- Sen korkma, ona uzun bir müddet mühlet ver… Asker topla, yüzlerce hileler düz de” diye vahiy geldi.
- تو مترس و مهلتش ده دمدراز ** گو سپه گرد آر و صد حیلت بساز
- Musa aleyhisselâm’ın Firavuna şehirlerdeki sihirbazları toplamak üzere mühlet vermesi
- مهلت دادن موسی علیهالسلام فرعون را تا ساحران را جمع کند از مداین
- Musa, “Emir geldi, mühlet sana. Bizden kurtuldun, şimdilik ben yerime gidiyorum” dedi.
- گفت امر آمد برو مهلت ترا ** من بجای خود شدم رستی ز ما
- Musa yola düştü, ejderha da bilgili ve dost bir av köpeği gibi peşine takıldı. 1100
- او همیشد و اژدها اندر عقب ** چون سگ صیاد دانا و محب
- Av köpeği gibi kuyruğunu sallayarak gidiyor, ayaklarının altında taşları kum gibi eziyordu.
- چون سگ صیاد جنبان کرده دم ** سنگ را میکرد ریگ او زیر سم
- Taşı, demiri nefesiyle çekip sömürmekte, demiri apaşikâr bir surette ağzında ezip çiğnemekteydi.
- سنگ و آهن را بدم در میکشید ** خرد میخایید آهن را پدید
- Havalanıp burçların üstüne çıkmakta, Rum, Gürcü… Herkes ondan kaçmaktaydı.
- در هوا میکرد خود بالای برج ** که هزیمت میشد از وی روم و گرج
- Deve gibi ağzından köpükler saçıyordu. O köpüğün bir katresi kimin üstüne düşse cüzzam illetine tutuluyordu.
- کفک میانداخت چون اشتر ز کام ** قطرهای بر هر که زد میشد جذام
- Dişlerinin gıcırtısı, yürekleri yerinden oynatıyor, kara aslanların bile canları elden gidiyordu. 1105
- ژغژغ دندان او دل میشکست ** جان شیران سیه میشد ز دست
- O seçilmiş peygamber, kavminin yanına varınca ejderhayı boğazından yakaladı, ejderha asâ oldu yine.
- چون به قوم خود رسید آن مجتبی ** شدق او بگرفت باز او شد عصا
- Asâya dayandı da dedi ki: “Ne şaşılacak şey. Bizim yanımızda güneş, düşmana karşı gece!
- تکیه بر وی کرد و میگفت ای عجب ** پیش ما خورشید و پیش خصم شب
- Ne hayret edilecek şey ki bu ordu, kuşluk güneşiyle dopdolu olan bu âlemi görmüyor.
- ای عجب چون مینبیند این سپاه ** عالمی پر آفتاب چاشتگاه
- Göz de açık, kulak da; sonra da bu zekâ… Allah’ın gözbağcılığına hayretteyim!
- چشم باز و گوش باز و این ذکا ** خیرهام در چشمبندی خدا
- Ben onlara şaşırıyorum, onlar da bana şaşırıyorlar. Baharın onlar diken, ben yasemin: 1110
- من ازیشان خیره ایشان هم ز من ** از بهاری خار ایشان من سمن
- Onlara nice lezzetli şaraplarla dolu kadehler sundum. Fakat onlara kadehteki şerbet taş kesildi.
- پیششان بردم بسی جام رحیق ** سنگ شد آبش به پیش این فریق
- Gül desteleri yaptım, götürdüm, her gül, diken oldu, şerbet zehir döndü.

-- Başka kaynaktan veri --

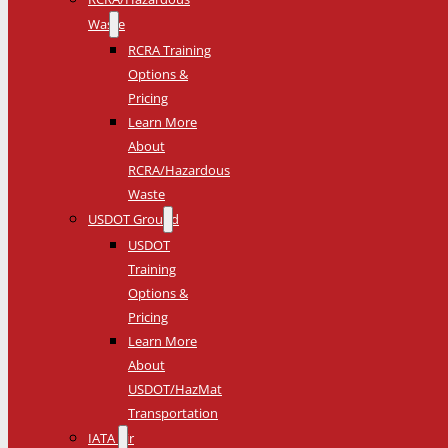
Waste
RCRA Training
Options &
Pricing
Learn More
About
RCRA/Hazardous
Waste
USDOT Ground
USDOT
Training
Options &
Pricing
Learn More
About
USDOT/HazMat
Transportation
IATA Air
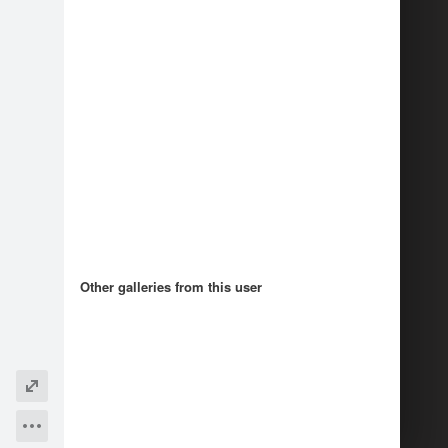
1
Other galleries from this user
Recommendations
5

- دسته گل بستم و بردم به پیش ** هر گلی چون خار گشت و نوش نیش
- Bu kendisinden geçenlerin canlarına nasip olan bir şey. Onlar, kendilerine oldukça nasıl meydana çıkar?
- آن نصیب جان بیخویشان بود ** چونک با خویشاند پیدا کی شود
- Yanımızda uyanık bir uyur gerek ki uyanıkken rüyalar görsün!
- خفتهی بیدار باید پیش ما ** تا به بیداری ببیند خوابها
- Halkın düşüncelere dalması bu güzelim uykunun düşmanıdır. Halk, düşünceleri yatışmasın, uyumasın diye bu güzelim uykunun boğazını sıkar. 1115
- دشمن این خواب خوش شد فکر خلق ** تا نخسپد فکرتش بستست حلق
- Bir hayret lâzım ki düşünceleri silip süpürsün. Hayret, fikirleri de yok eder, zikirleri de!
- حیرتی باید که روبد فکر را ** خورده حیرت فکر را و ذکر را
- Hüner ve marifette kim daha kâmilse mana bakımından artta sureta ileridedir.
- هر که کاملتر بود او در هنر ** او بمعنی پس بصورت پیشتر
- Allah “Geri dönenler” dedi. Geri dönmek sürünün yazıdan gelip ağıla gitmesine benzer.
- راجعون گفت و رجوع این سان بود ** که گله وا گردد و خانه رود
- Sürü, yazıdan dönüp geldi mi giderken en önde olan keçi artta kalır.
- چونک واگردید گله از ورود ** پس فتد آن بز که پیش آهنگ بود
- Giderken geride kalan topal keçiye gelince suratı asıkları bile güldürecek bir halde öne düşer. 1120
- پیش افتد آن بز لنگ پسین ** اضحک الرجعی وجوه العابسین
- Bu kavim, laf olsun diye topal olmadılar ya… övünmeyi terk ettiler de ârı satın aldılar.
- از گزافه کی شدند این قوم لنگ ** فخر را دادند و بخریدند ننگ
- Bu kavim, hacca ayakları kırık olduğu halde topallaya topallaya giderler. Sıkıntıdan kurtuluşa gizli bir yol vardır.